Dataset records
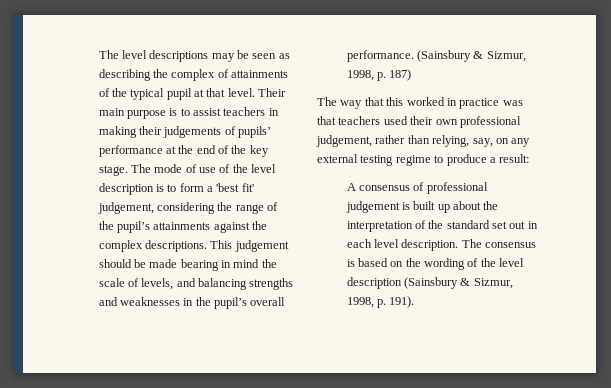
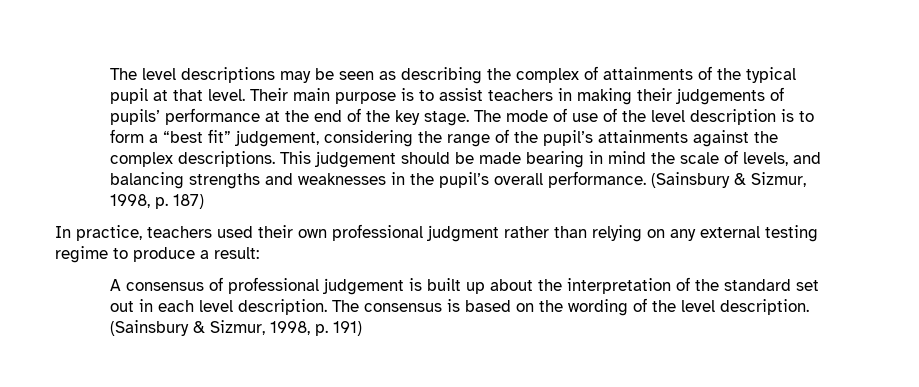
[216,183,254,192] 'best fit' -> [163,129,232,143] “best fit”
[317,97,523,109] [317,116,336,125] The way that this worked in practice was that -> [55,225,142,241] In practice,
[316,135,372,147] judgement, -> [427,225,499,242] judgment
[432,135,493,147] relying, say, -> [592,225,642,242] relying
[346,277,513,289] [346,296,415,308] description (Sainsbury & Sizmur, 1998, p. 191). -> [720,299,810,315] [110,320,363,336] description. (Sainsbury & Sizmur, 1998, p. 191)

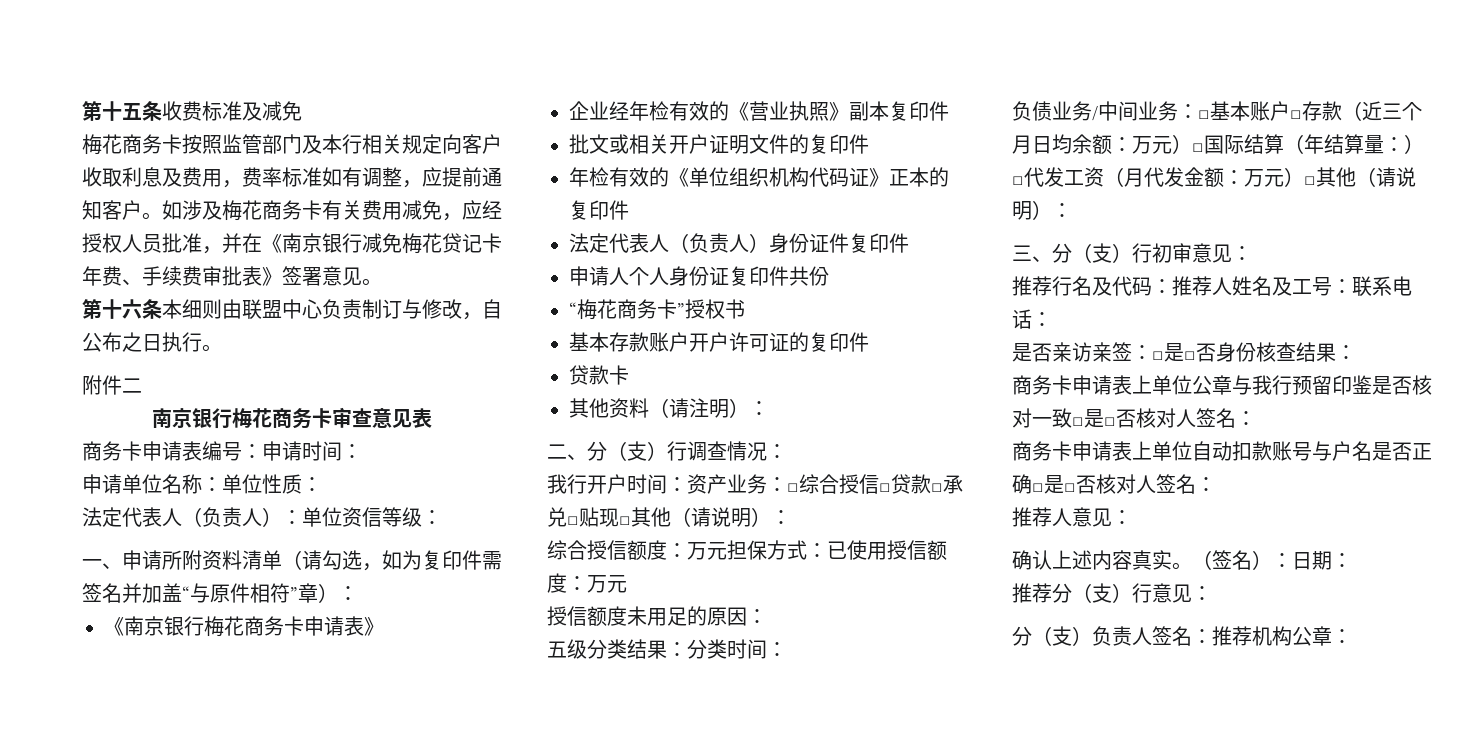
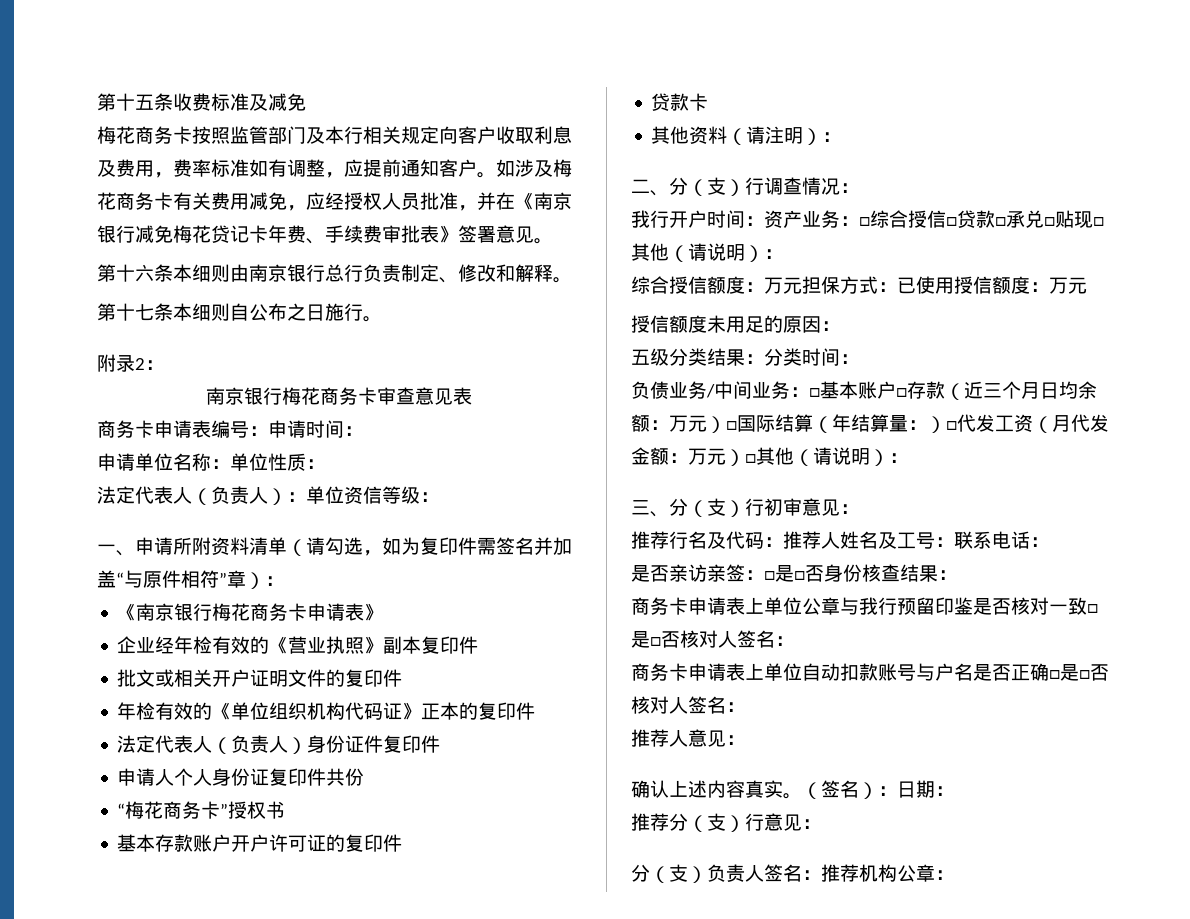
[242,299,482,320] 联盟中心负责制订与修改， -> [249,264,572,283] [97,303,230,321] 南京银行总行负责制定、修改和解释。 // 第十七条本细则
[162,332,182,352] 执 -> [325,303,344,321] 施
[102,375,142,395] 件二 -> [116,355,164,372] 录2：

▸ **WORK REQUEST**: Repeat only the lines from the one holding "[432,135,493,147] relying, say, ->" through the last line of the data, inclusive. Keep the pictures out.

▸ **REPLY TO THE TASK**:
[432,135,493,147] relying, say, -> [592,225,642,242] relying
[346,277,513,289] [346,296,415,308] description (Sainsbury & Sizmur, 1998, p. 191). -> [720,299,810,315] [110,320,363,336] description. (Sainsbury & Sizmur, 1998, p. 191)

[242,299,482,320] 联盟中心负责制订与修改， -> [249,264,572,283] [97,303,230,321] 南京银行总行负责制定、修改和解释。 // 第十七条本细则
[162,332,182,352] 执 -> [325,303,344,321] 施
[102,375,142,395] 件二 -> [116,355,164,372] 录2：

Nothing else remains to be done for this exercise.